[[ Data to examine, beginning ]]

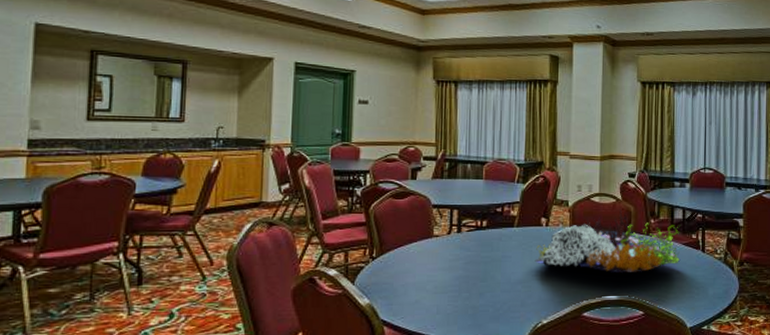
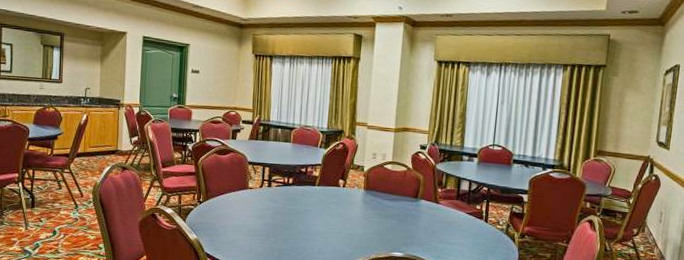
flower arrangement: present [535,209,681,274] -> none [332,177,464,236]

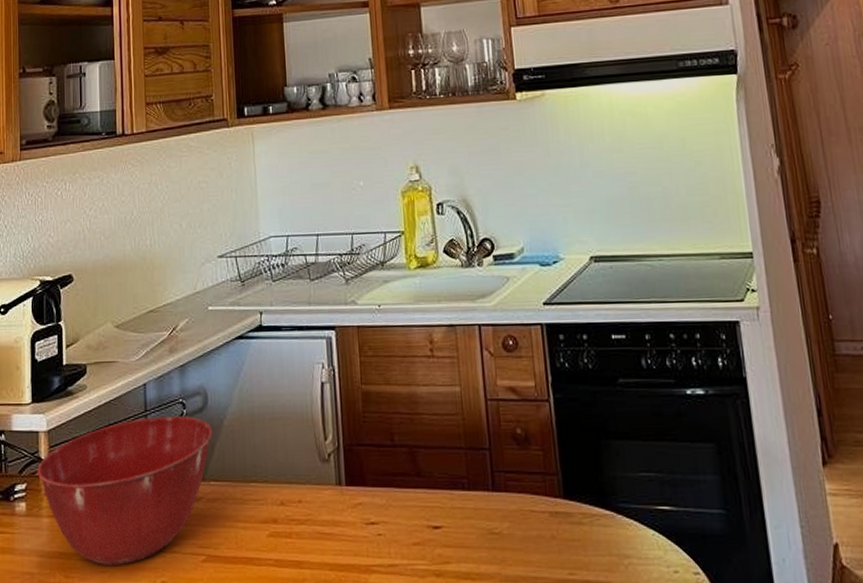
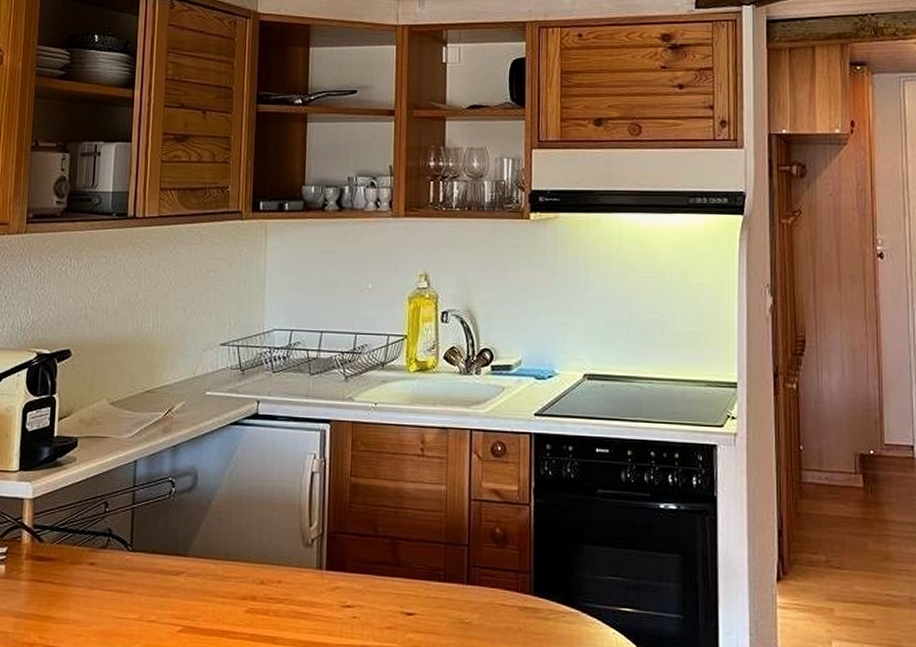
mixing bowl: present [37,415,212,566] -> none [19,492,200,631]

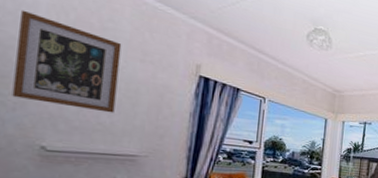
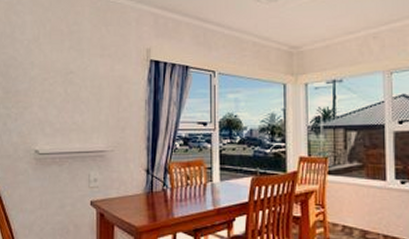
wall art: present [12,9,122,113] -> none [14,31,85,112]

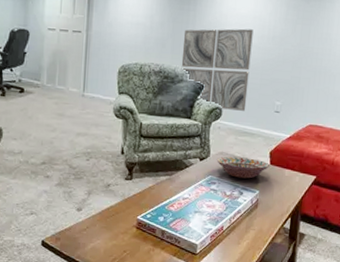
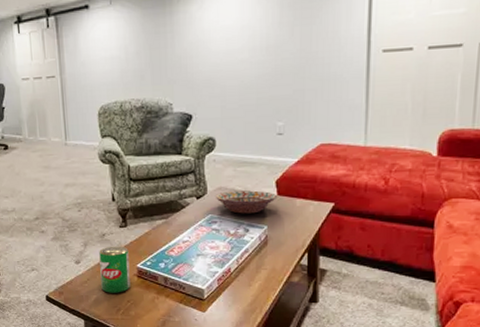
can: none [99,196,131,243] -> present [99,246,131,293]
wall art: present [180,28,254,111] -> none [163,42,243,139]

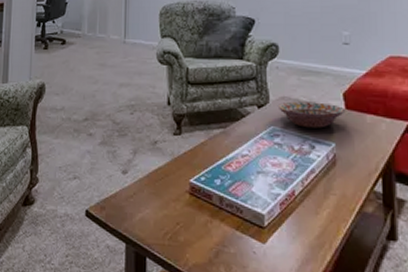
can: present [99,246,131,293] -> none [148,155,182,213]

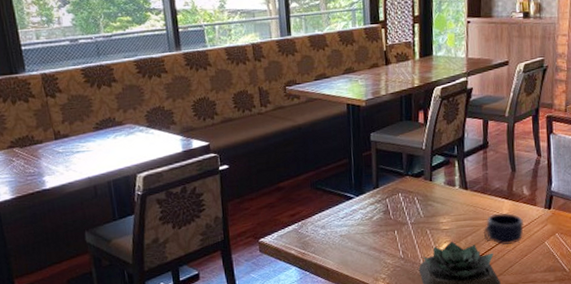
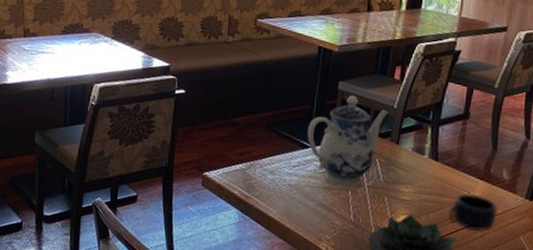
teapot: none [349,143,419,229] -> present [307,95,389,188]

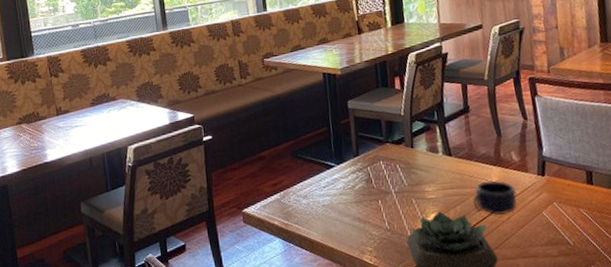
teapot: present [307,95,389,188] -> none [329,110,398,198]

[[ Data to examine, end ]]

> **Work order**
Starting at the line that holds "teapot: none [349,143,419,229]", write out every remaining line of the material above exactly as it appears. Pictures should not be copied.

> **Solution to this task**
teapot: none [349,143,419,229] -> present [307,95,389,188]

teapot: present [307,95,389,188] -> none [329,110,398,198]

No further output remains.